Mentre il  Ministro Brunetta mette a punto la legge delega contro i “fannulloni” del pubblico impiego, il Presidente Schifani lancia la bomba sui “doppincarichisti” del Parlamento, ed è così che va in scena la politica dei segnali forti.
Per venti ospiti di Camera e Senato il cumulo di cariche è finito. Sembrava uno scherzo di cattivo gusto appena la notizia è apparsa in rete, invece a riportare la decisione di Schifani con dovizia di notizia è stato un comunicato apparso nella rassegna stampa della Presidenza del Consiglio dei Ministri.
Si tratta di parlamentari eletti sia nelle fila del PdL che del Pd i quali, nonostante soggetti al principio della «incompatibilità», a mollare una delle due poltrone non ci pensano proprio.
A stabilirlo è l’articolo 122 della Costituzione. «Nessuno può appartenere contemporaneamente a un Consiglio o a una Giunta regionale e ad una delle Camere del Parlamento». Ed è proprio dalla interpretazione letterale dell’articolo che prende le mosse l`iniziativa del presidente del Senato.
«Il presidente del Senato, d`intesa con il presidente della Giunta delle elezioni», afferma lo stesso Schifani, «ha stabilito che le procedure del regolamento di verifica dei poteri sono già state attivate e saranno portate a compimento con la massima celerità».
I senatori interessati dal provvedimento, in tutto, sono venti, tredici del centrodestra, il resto del centrosinistra.

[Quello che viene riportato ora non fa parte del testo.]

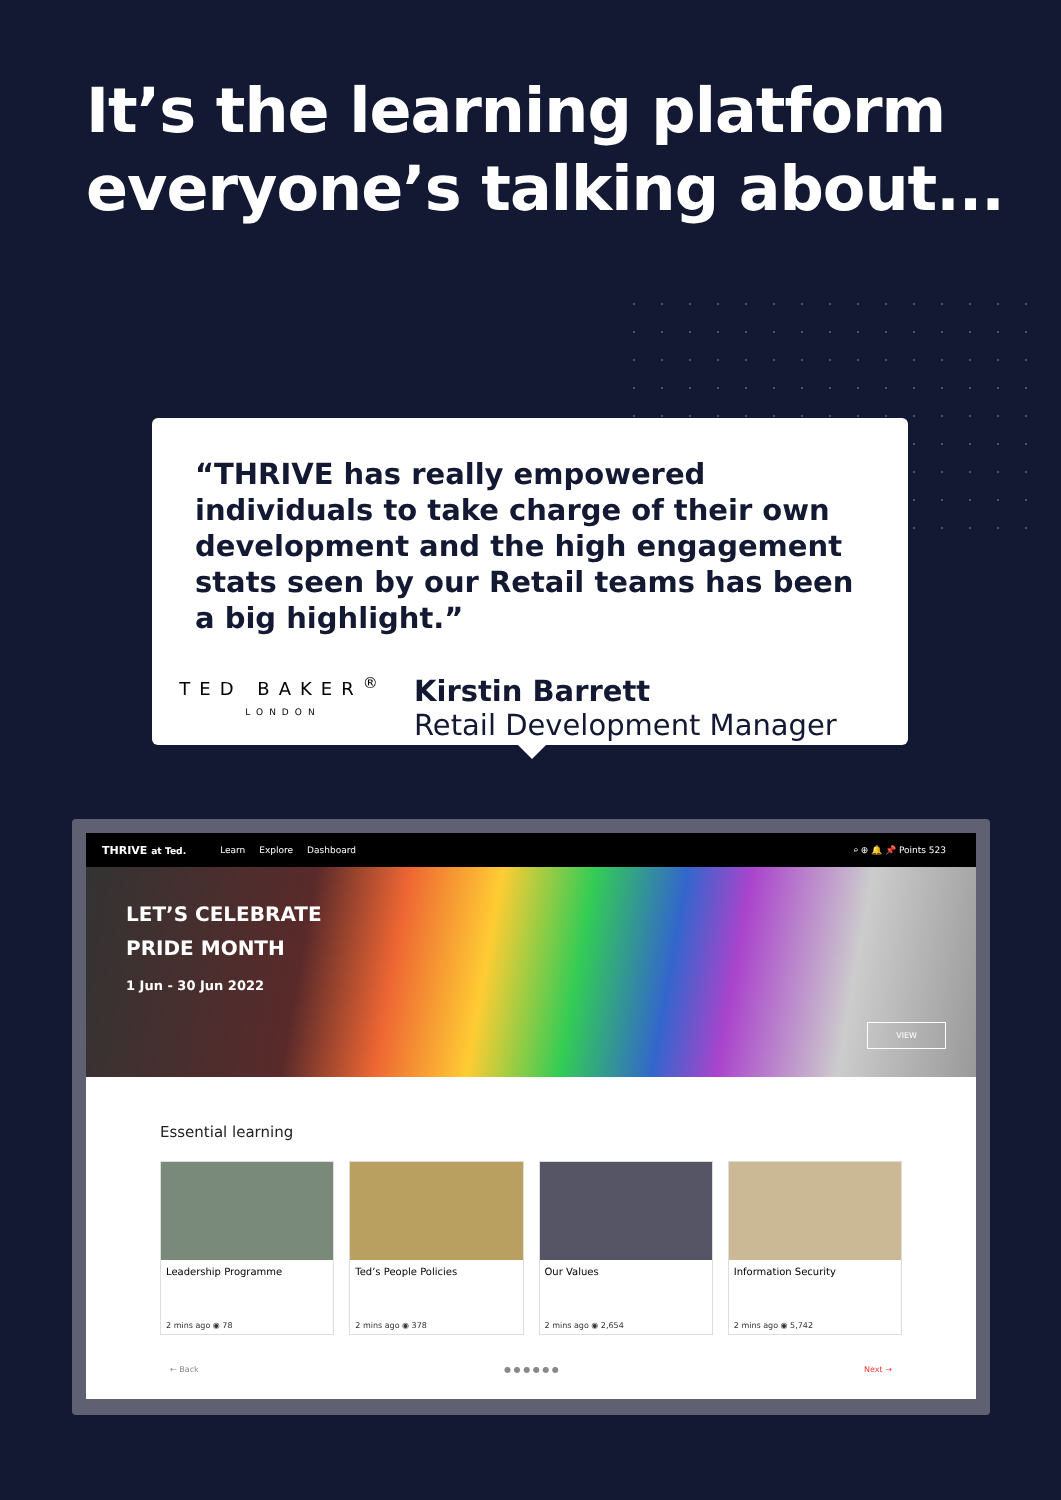It’s the learning platform everyone’s talking about...
“THRIVE has really empowered individuals to take charge of their own development and the high engagement stats seen by our Retail teams has been a big highlight.”
TED BAKER<sup>®</sup>
LONDON
Kirstin Barrett
Retail Development Manager
THRIVE at Ted. Learn Explore Dashboard ⌕ ⊕ 🔔 📌 Points 523
LET’S CELEBRATE
PRIDE MONTH
1 Jun - 30 Jun 2022
VIEW
Essential learning
Leadership Programme
2 mins ago ◉ 78
Ted’s People Policies
2 mins ago ◉ 378
Our Values
2 mins ago ◉ 2,654
Information Security
2 mins ago ◉ 5,742
← Back ● ● ● ● ● ● Next →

Il caso più clamoroso è quello del nostro concittadino Antonio Azzolini, che attualmente ricopre sia l’incarico di Sindaco di Molfetta, Comune che supera la soglia dei 20 mila abitanti, che di Senatore della Repubblica, per il PdL, con tanto di presidenza della commissione Bilancio.
Sino ad oggi, deputati e senatori, hanno aggirato l’ostacolo rifacendosi all’articolo 66 della Costituzione, in base al quale «ciascuna Camera giudica dei titoli di ammissione dei suoi componenti e delle cause sopraggiunte di ineleggibilità e di incompatibilità».

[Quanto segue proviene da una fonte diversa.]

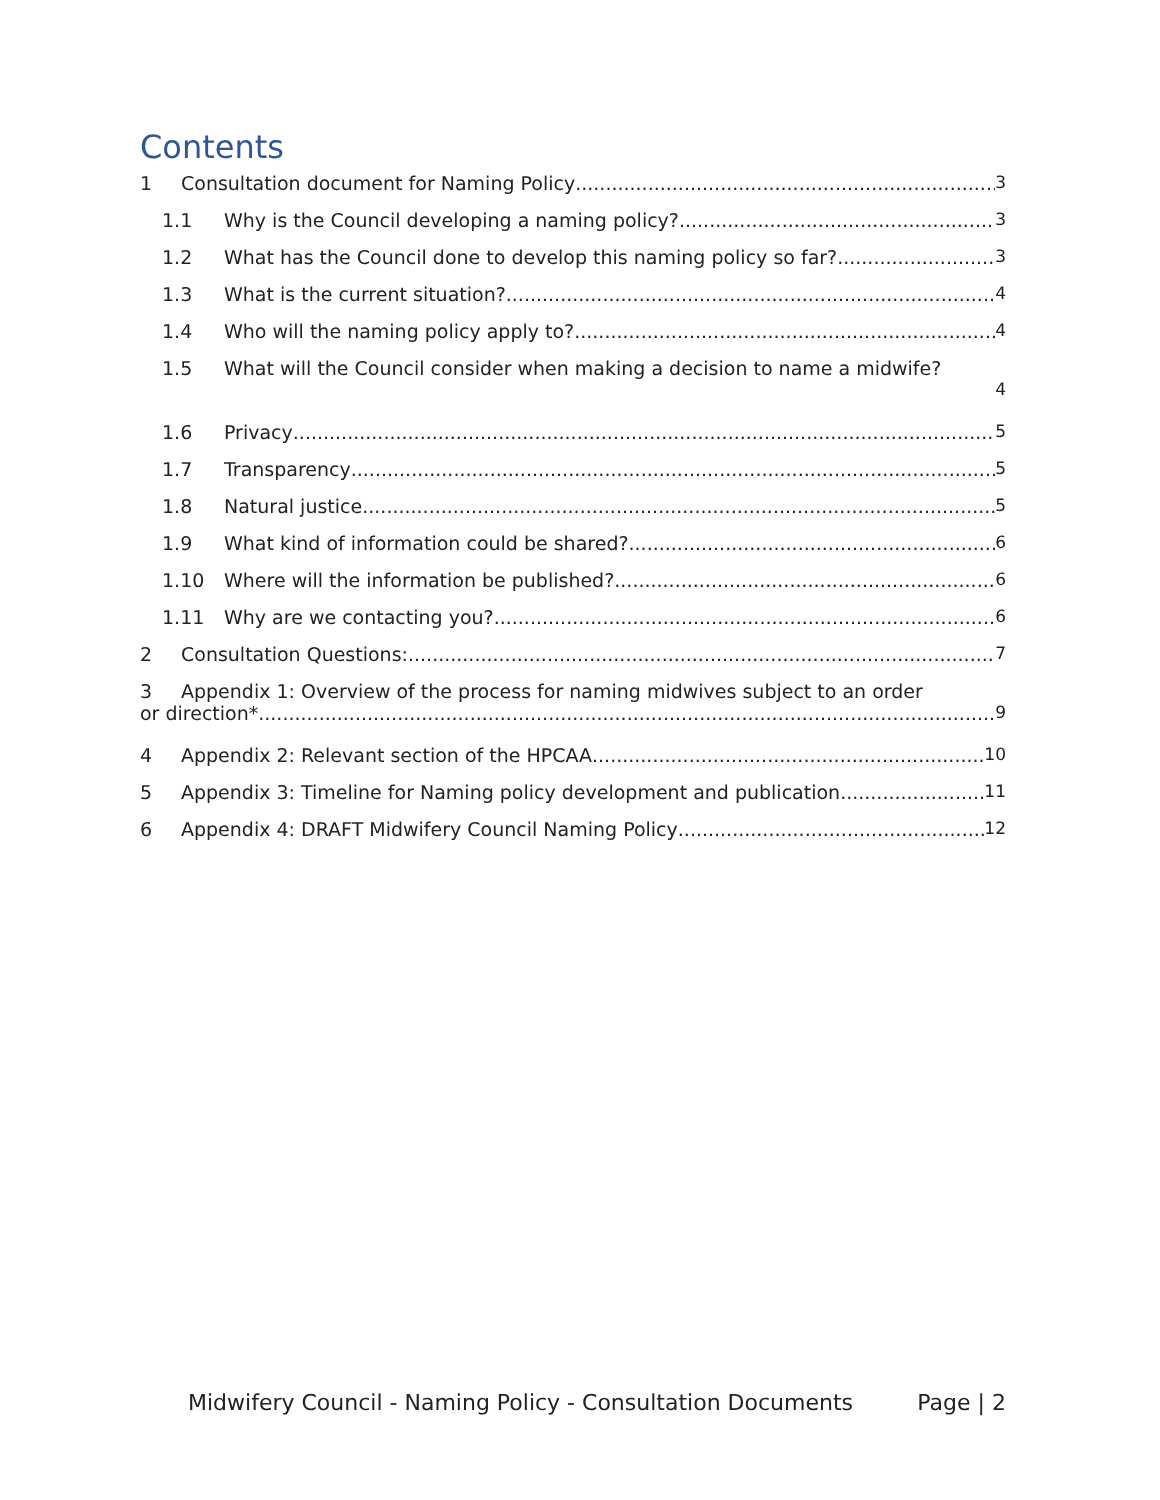Contents
1 Consultation document for Naming Policy 3
1.1 Why is the Council developing a naming policy? 3
1.2 What has the Council done to develop this naming policy so far? 3
1.3 What is the current situation? 4
1.4 Who will the naming policy apply to? 4
1.5 What will the Council consider when making a decision to name a midwife?
4
1.6 Privacy 5
1.7 Transparency 5
1.8 Natural justice 5
1.9 What kind of information could be shared? 6
1.10 Where will the information be published? 6
1.11 Why are we contacting you? 6
2 Consultation Questions: 7
3 Appendix 1: Overview of the process for naming midwives subject to an order
or direction* 9
4 Appendix 2: Relevant section of the HPCAA 10
5 Appendix 3: Timeline for Naming policy development and publication 11
6 Appendix 4: DRAFT Midwifery Council Naming Policy 12
Midwifery Council - Naming Policy - Consultation Documents Page | 2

L’azione decisa dal presidente del Senato Schifaní e dal senatore Follini mira a spuntare le armi a questo articolo, rendendo invece subito efficace il principio della «incompatibilità».
Non a caso «nella seduta della Giunta del 4 giugno scorso», ricorda Schifani, «il presidente Follini ha ottenuto dai gruppi parlamentari l’indicazione dei componenti del comitato per l’esame delle cariche dei senatori. Il coordinatore del comitato, ha convocato l’organo per martedì 10, affinché possa presentare immediatamente le sue proposte».
E così, a partire da martedì prossimo, i seguenti “doppincarichisti”, avranno tre giorni per scegliere:

  1. Maria ANTEZZA (Pd) Consigliere Regionale e Presidente Consiglio Basilicata
  2. Antonello ANTINORO (misto) Deputato Regionale Sicilia
  3. Antonio AZZOLINI (PdI) Sindaco di Molfetta
  4. Carlo CHIURAZZI (Pd) Consigliere Regionale Basilicata
  5. Stefano DE LILLO (PdI) Segr. Consiglio Regionale Lazio
  6. Ulisse DI GIACOMO (PdI) Assessore Regionale Molise
  7. Egidio DIGILIO (PdI) Cons. e Vicepresidente cons. reg. Basilicata
  8. Fabrizio DI STEFANO (Pdl) Segretario del Consiglio Regionale Abruzzo
  9. Antonio FOSSON (misto) Assessore Regionale Valle d`Aosta
  10. Guido GALPERTI (Pd) Consigliere Regionale Lombardia
  11. Cosimo LATRONICO (PdI) Consigliere Regionale Basilicata
  12. Alfonso MASCITELLI (ldv) Consigliere Regionale Abruzzo
  13. Rosy MAURO (Lega Nord) Consigliere Regionale Lombardia
  14. Franco ORSI (PdI) Vicepresidente cons. reg. Liguria
  15. Francesco SANNA (Pd) Consigliere Regionale Sardegna
  16. Giancarlo SERAFINI (Pdl) Consigliere Regionale Lombardia
  17. Cosimo SIBILLA (PdI) Consigliere Regionale Campania
  18. Michele SOCCOMANNO (PdI) Consigliere Regionale Puglia
  19. Ada SPADONI URBANI (PdI) Consigliere Regionale Umbria 
  20. Paolo TANCREDI (Pdl) Consigliere Regionale Abruzzo

Non vorremmo che alla fine tutto si risolva in un polverone scaturito da una errata interpretazione delle leggi. L’articolo 122 non lascerebbe dubbi circa la possibilità di Azzollini di ricoprire il doppio incarico, ma potrebbero essere stati stabiliti dalla "Gunta delle Elezioni e delle Immunità Parlamentari" autonomi criteri restrittivi volti ad assicurare nella aule del parlamento la presenza di tutti i senatori e i deputati. Tutto questo anche a seguito della recente sconfitta del governo su alcuni provvedimenti, nonostante il rilevante numero di senatori di cui disponeva la maggioranza.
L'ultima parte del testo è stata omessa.